I think that basically it’s getting people to experience it and to realise what spatial audio sounds like. Anastasia Devana

What trends are you seeing in immersive audio across the music and entertainment industries?

AM: This is something we talked about in the last forum: how are we going to be mixing music in the future, especially with these interactive, augmented and mixed reality experiences? In the future, or actually, it's already happening, we are thinking, ‘how do we control what the viewer or what the person is experiencing?’

AD: Headphones like AirPods Pro and AirPods Max do head tracking like spatial audio where it has to react to your head movements. These will render anything in Dolby Atmos correctly. I've heard it! So I think that basically it’s getting people to experience it and to realise what spatial audio sounds like.

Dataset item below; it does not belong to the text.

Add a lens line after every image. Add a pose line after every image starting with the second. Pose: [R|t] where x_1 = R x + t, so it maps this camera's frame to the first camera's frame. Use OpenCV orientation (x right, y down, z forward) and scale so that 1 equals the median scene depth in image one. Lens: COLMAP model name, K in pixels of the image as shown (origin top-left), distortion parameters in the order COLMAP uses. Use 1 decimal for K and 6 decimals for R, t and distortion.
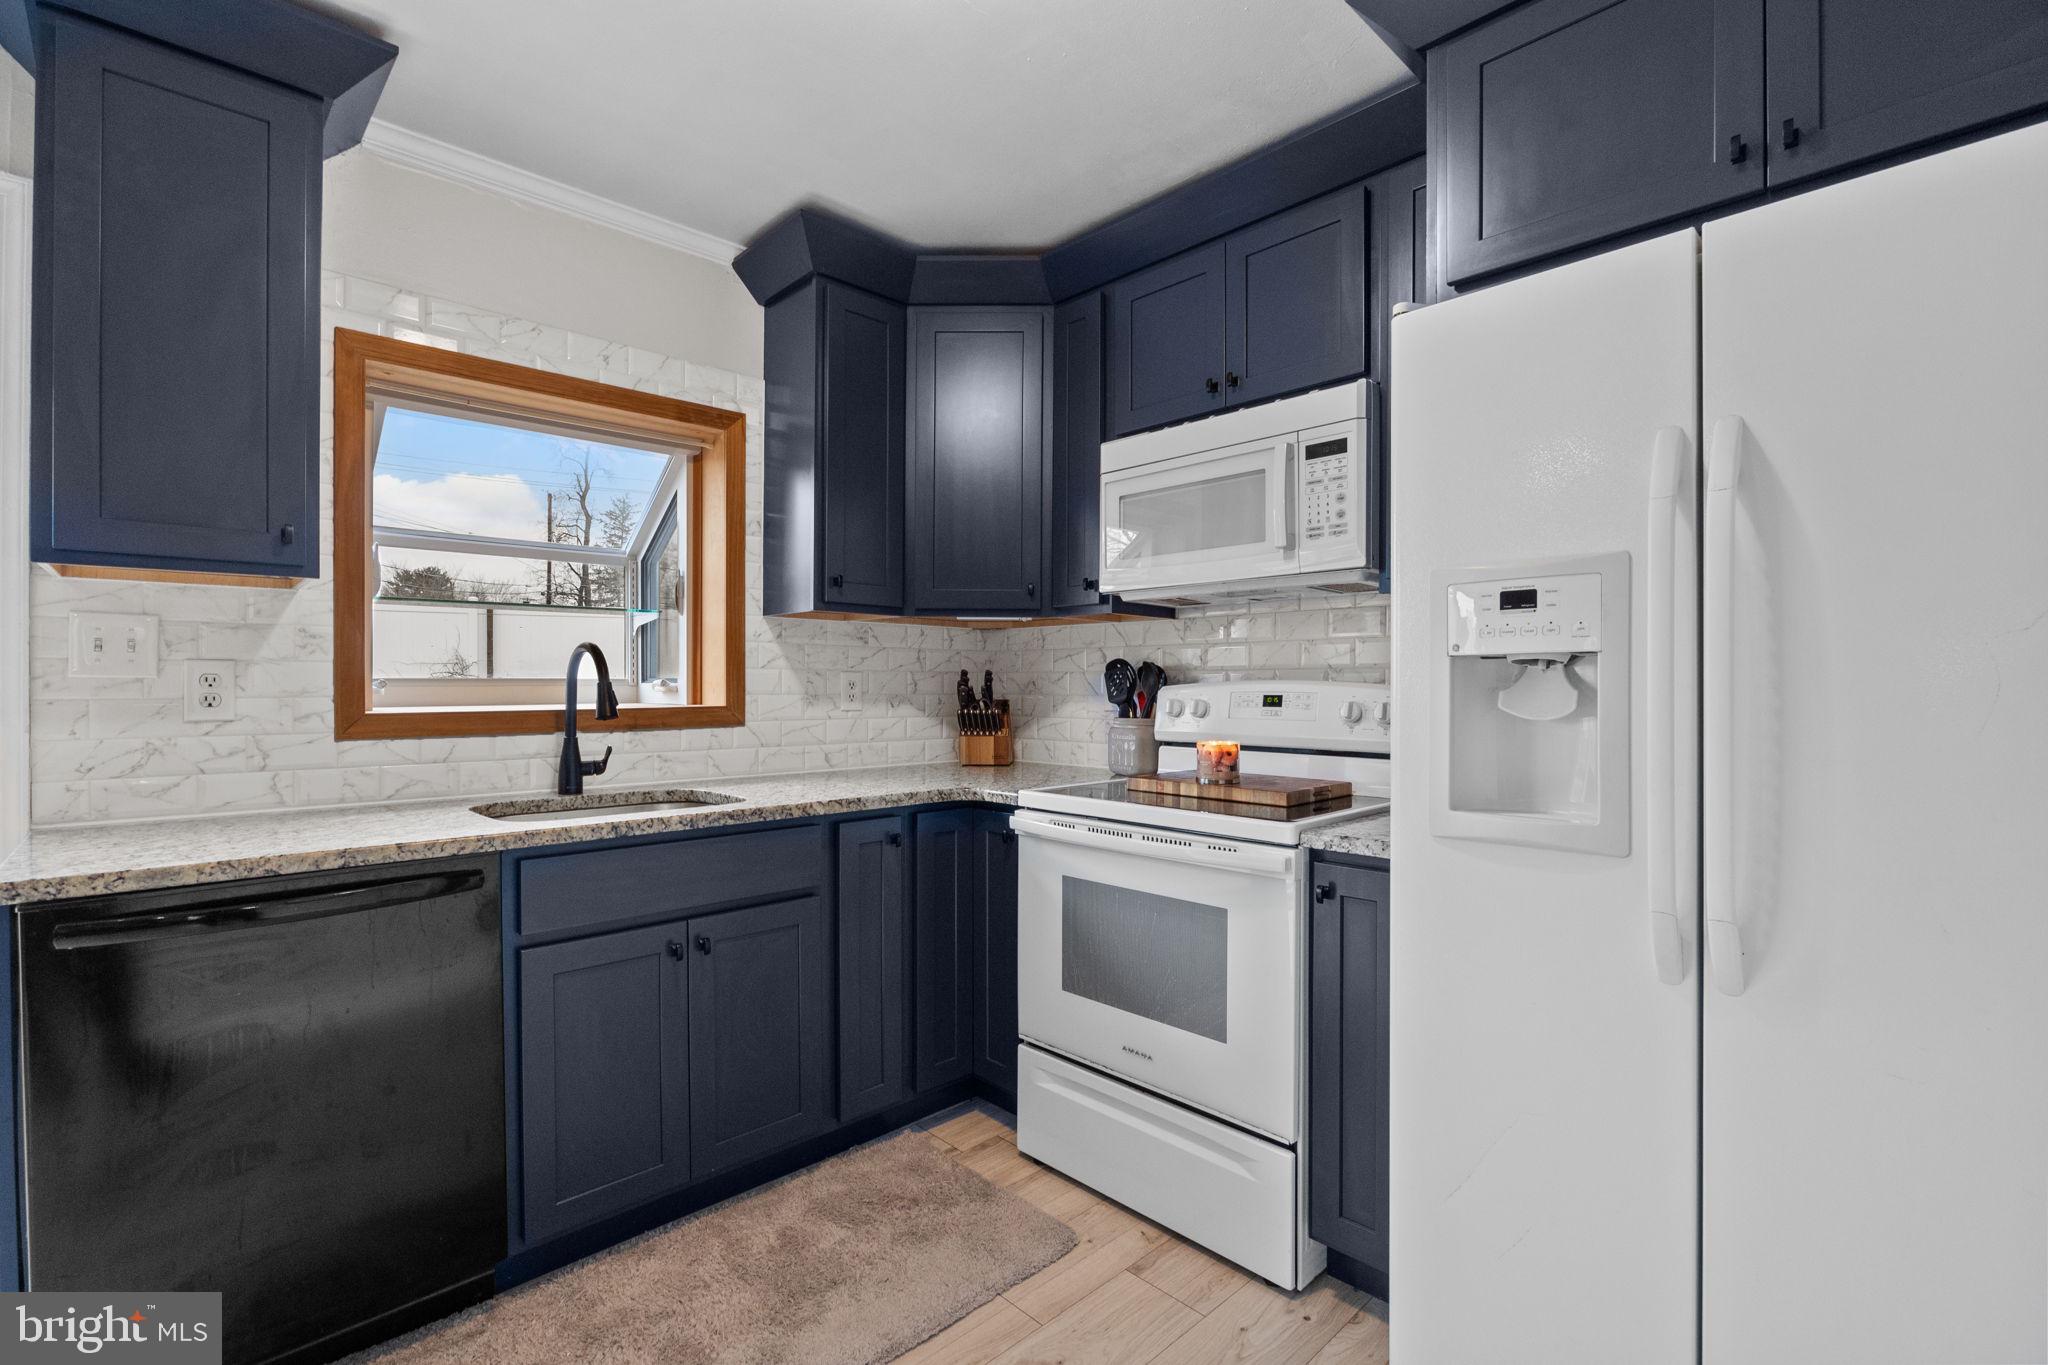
lens RADIAL K [[921.1, 0, 1026.4], [0, 921.1, 688.3], [0, 0, 1]] dist [-0.010629, 0.000579]
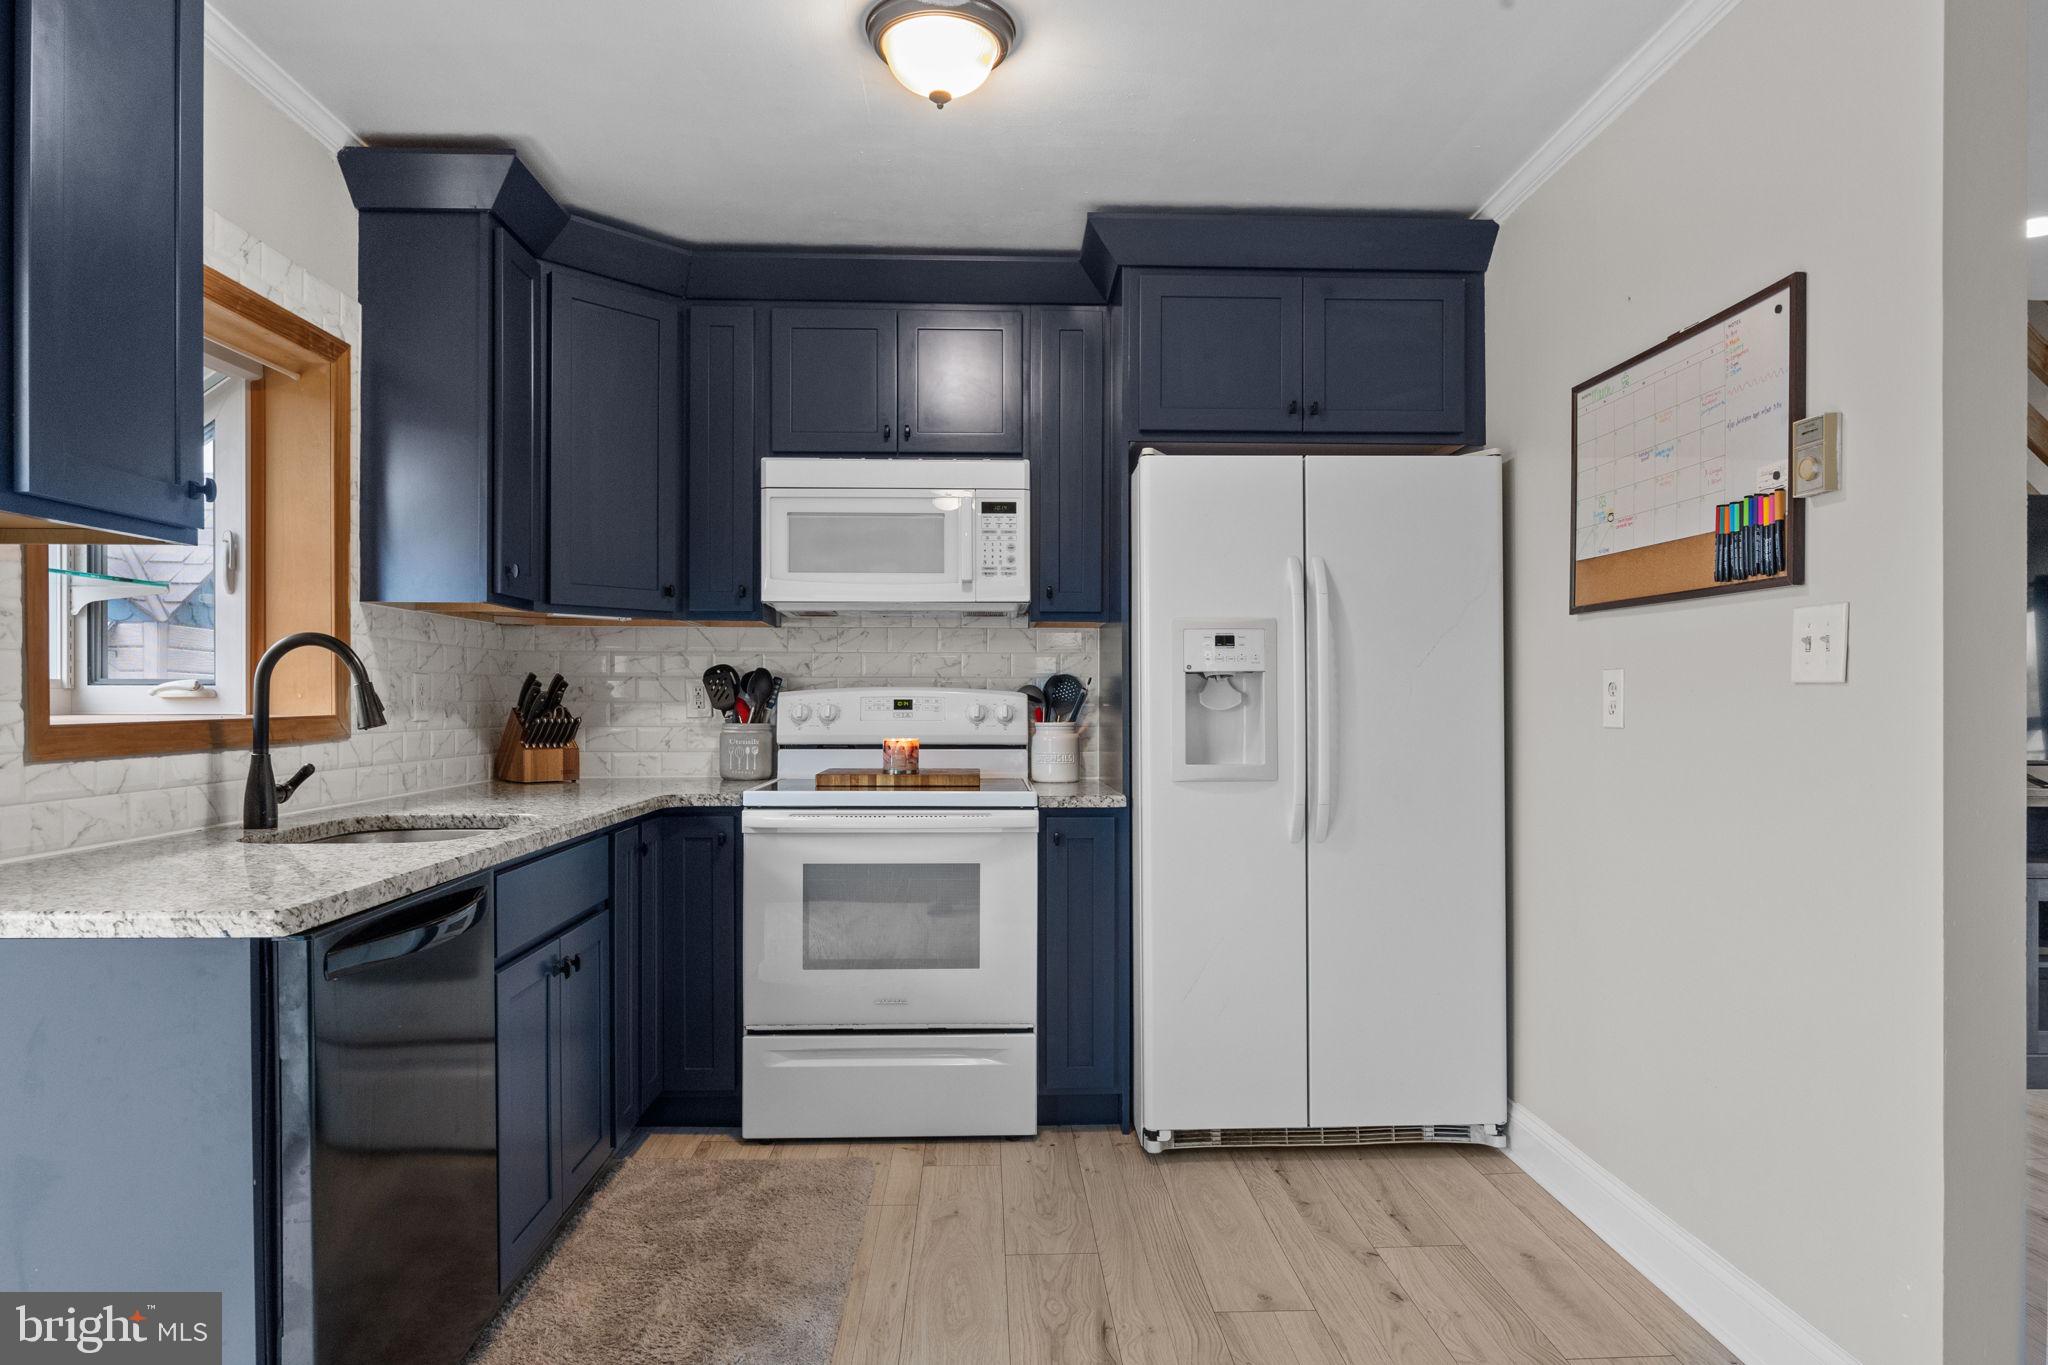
lens RADIAL K [[1233.5, 0, 1030.7], [0, 1233.5, 704.8], [0, 0, 1]] dist [0.001091, 0.000225]
pose [[0.665727, -0.003999, 0.746185, -0.935596], [0.002701, 0.999992, 0.002950, 0.011730], [-0.746190, 0.000052, 0.665733, -0.186771]]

AM: Exactly. We have a lot of things being consumed with headphones. For me, it's super interesting, not only from a music aspect, but obviously for movies that people are consuming on their way to work on their cell phones.

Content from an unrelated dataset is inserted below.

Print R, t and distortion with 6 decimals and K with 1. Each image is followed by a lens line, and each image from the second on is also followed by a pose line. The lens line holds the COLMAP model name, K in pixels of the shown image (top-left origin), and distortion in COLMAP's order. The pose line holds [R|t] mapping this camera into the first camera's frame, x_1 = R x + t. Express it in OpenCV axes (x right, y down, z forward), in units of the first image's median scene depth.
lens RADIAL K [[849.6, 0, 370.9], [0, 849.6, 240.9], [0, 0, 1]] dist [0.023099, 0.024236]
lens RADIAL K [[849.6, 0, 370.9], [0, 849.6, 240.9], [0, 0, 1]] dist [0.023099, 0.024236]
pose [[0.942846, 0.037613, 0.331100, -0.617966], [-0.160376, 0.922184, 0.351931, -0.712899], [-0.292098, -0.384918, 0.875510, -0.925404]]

They're listening to things on their tablets. So from a movie perspective, it’s really important that we have good binaural mixes for video also.

DW: I'm continually excited about what the possibilities are with this kind of music. Some are meant to be more natural, for instance I just did the UEFA opening ceremony for the soccer tournament, and it was Marshmello who did a medley, and the visuals for it were absolutely surreal.

You’ve got this guy with a marshmallow for a head and it's all CGI stuff all over the world, and oceans are in the middle of the stadium, so it really lends itself to the surreal stuff, even though we're trying to give you the sense that it's ‘grounded’ in the stadium. That kind of stuff is fun – every project is different.

SG: I like the fact that it's coming to the forefront and seems to be on everybody's radar. The more people talk about it, the more it's gonna stick around. Hopefully the consumer stuff catches up fairly quickly, which it looks like it is. I'd like to be able to get this out to more people.

This is the first time where the creators have been ahead of the consumers. It's not the consumer manufacturers going, ‘hey, we have this great toy; now you guys figure out how to use it’. It's us saying, ‘okay, here's the music; we're mixing the video games, we're doing the movies – you figure out how to play it back’.

I like it being driven that way: the content driving the technology.